**WORK TASK:** Count the lines below that contain the word "notebook", and reply with only that number.

**PROVIDED DATA:**
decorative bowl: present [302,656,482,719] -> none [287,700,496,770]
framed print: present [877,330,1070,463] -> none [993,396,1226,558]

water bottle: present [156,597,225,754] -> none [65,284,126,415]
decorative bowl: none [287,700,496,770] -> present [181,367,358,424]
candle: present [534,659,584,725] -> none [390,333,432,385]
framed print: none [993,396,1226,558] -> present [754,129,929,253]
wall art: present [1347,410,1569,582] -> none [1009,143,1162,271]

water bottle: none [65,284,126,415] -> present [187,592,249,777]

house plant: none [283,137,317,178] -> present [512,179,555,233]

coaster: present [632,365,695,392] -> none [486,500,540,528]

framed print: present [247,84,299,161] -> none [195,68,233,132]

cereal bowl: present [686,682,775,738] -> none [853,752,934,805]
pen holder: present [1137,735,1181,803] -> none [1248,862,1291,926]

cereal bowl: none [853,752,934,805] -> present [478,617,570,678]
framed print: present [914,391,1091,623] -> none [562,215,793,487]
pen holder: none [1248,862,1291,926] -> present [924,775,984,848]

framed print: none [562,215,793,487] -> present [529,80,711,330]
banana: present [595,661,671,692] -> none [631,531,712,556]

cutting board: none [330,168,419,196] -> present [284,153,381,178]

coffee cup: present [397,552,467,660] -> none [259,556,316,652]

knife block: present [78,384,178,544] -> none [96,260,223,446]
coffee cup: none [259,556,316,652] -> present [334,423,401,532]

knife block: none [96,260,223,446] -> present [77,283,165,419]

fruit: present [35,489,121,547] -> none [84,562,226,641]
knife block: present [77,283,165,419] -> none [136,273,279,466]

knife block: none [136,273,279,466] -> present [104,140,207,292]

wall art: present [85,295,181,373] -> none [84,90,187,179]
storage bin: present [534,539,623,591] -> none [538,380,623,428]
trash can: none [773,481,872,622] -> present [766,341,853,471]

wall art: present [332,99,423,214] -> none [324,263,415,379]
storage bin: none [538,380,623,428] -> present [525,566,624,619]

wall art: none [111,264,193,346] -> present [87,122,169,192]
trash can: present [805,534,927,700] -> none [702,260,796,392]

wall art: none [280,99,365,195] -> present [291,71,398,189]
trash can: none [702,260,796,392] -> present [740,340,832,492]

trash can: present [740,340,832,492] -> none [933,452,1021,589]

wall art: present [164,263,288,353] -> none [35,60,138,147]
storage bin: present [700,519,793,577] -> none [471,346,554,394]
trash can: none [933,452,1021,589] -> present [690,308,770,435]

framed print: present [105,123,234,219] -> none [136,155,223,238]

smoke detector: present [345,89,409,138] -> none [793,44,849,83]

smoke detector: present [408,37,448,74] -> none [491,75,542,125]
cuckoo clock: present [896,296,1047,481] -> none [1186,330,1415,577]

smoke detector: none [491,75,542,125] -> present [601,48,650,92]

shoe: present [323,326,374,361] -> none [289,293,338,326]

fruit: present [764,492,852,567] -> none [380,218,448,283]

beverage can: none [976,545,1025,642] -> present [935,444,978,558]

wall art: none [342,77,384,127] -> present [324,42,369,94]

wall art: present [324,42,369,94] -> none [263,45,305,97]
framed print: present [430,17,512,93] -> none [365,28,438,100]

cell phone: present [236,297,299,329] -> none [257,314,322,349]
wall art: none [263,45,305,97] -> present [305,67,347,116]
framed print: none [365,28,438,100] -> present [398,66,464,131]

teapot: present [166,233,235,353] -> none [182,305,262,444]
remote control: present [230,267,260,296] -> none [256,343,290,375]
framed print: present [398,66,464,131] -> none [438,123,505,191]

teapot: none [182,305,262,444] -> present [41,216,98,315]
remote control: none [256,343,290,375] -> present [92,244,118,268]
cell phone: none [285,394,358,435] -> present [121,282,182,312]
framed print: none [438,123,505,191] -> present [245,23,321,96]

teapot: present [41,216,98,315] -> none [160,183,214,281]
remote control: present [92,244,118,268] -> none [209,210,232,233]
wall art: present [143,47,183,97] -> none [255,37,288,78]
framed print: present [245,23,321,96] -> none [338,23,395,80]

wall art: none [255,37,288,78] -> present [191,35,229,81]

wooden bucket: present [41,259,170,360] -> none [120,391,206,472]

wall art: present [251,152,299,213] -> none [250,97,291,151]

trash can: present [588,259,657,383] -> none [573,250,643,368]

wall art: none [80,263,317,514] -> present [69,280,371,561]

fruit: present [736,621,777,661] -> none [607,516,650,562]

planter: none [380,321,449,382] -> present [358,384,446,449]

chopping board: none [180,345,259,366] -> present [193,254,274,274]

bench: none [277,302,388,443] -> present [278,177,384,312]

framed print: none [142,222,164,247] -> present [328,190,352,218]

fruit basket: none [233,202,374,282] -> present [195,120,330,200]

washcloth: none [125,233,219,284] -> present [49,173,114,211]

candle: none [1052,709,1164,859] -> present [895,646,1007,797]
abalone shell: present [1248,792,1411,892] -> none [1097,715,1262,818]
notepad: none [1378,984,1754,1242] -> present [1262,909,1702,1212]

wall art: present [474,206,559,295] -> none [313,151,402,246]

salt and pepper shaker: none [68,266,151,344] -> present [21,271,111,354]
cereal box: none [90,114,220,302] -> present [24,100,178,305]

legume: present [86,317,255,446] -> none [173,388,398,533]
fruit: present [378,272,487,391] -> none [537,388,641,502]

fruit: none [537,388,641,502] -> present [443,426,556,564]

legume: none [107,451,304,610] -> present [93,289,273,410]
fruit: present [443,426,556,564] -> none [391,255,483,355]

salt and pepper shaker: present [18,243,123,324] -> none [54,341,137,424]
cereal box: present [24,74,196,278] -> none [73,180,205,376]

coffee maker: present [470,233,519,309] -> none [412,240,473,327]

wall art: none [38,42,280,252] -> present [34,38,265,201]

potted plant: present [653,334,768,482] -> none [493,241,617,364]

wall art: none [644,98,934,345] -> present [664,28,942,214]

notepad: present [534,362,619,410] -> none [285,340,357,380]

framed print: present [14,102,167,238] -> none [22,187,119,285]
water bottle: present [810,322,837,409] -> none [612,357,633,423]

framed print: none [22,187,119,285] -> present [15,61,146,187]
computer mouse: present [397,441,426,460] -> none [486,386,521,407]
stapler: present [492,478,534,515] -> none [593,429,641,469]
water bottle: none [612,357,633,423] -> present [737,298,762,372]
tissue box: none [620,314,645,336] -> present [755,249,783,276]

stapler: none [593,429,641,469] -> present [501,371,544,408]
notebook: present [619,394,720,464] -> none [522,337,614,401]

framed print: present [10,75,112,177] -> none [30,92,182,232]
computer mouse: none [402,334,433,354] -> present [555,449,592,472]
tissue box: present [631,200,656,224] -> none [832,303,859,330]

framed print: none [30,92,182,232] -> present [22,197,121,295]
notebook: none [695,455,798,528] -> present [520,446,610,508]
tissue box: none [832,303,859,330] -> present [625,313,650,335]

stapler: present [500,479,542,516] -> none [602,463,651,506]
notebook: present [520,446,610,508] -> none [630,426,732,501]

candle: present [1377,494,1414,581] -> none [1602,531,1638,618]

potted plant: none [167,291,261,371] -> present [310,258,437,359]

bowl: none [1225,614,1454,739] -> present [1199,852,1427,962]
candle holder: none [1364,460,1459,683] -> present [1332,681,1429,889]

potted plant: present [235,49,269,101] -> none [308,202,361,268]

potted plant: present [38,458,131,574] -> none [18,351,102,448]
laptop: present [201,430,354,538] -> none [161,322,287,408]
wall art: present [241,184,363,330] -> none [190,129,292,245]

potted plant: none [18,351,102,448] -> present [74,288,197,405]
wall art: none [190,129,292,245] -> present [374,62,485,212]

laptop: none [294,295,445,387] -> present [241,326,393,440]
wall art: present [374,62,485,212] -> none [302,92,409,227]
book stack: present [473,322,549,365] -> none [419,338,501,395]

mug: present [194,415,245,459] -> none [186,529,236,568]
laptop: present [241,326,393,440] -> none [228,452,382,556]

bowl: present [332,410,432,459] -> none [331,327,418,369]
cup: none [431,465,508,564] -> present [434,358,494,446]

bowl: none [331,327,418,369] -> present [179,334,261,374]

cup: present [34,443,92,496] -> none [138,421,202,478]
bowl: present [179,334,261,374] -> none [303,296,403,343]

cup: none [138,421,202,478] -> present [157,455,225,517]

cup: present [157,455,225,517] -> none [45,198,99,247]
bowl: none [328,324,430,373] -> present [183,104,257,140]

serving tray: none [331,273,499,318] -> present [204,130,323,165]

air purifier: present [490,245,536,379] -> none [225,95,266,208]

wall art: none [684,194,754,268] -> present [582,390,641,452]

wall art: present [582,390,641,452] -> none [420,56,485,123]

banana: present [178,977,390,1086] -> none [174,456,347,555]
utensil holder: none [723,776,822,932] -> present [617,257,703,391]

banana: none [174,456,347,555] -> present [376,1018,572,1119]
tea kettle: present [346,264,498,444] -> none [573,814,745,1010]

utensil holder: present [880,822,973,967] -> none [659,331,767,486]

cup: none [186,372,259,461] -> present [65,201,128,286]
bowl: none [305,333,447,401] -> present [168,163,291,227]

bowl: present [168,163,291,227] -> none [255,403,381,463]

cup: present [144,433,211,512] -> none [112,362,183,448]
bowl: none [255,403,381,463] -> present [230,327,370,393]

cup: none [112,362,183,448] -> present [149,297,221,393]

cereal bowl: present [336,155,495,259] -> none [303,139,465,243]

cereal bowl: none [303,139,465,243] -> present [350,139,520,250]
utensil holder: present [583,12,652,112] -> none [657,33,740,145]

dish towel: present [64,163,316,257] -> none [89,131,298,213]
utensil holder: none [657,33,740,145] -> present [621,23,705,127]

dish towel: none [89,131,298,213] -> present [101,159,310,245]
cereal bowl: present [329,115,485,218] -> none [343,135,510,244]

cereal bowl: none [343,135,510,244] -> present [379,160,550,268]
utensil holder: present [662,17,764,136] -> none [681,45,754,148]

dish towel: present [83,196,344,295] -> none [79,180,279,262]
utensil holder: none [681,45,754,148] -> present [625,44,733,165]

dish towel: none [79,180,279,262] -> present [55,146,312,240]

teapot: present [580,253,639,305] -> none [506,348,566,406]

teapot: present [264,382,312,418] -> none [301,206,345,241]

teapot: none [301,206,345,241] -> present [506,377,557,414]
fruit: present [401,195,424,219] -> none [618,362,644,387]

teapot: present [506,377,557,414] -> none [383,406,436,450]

**SOLUTION TO THIS EXERCISE:** 3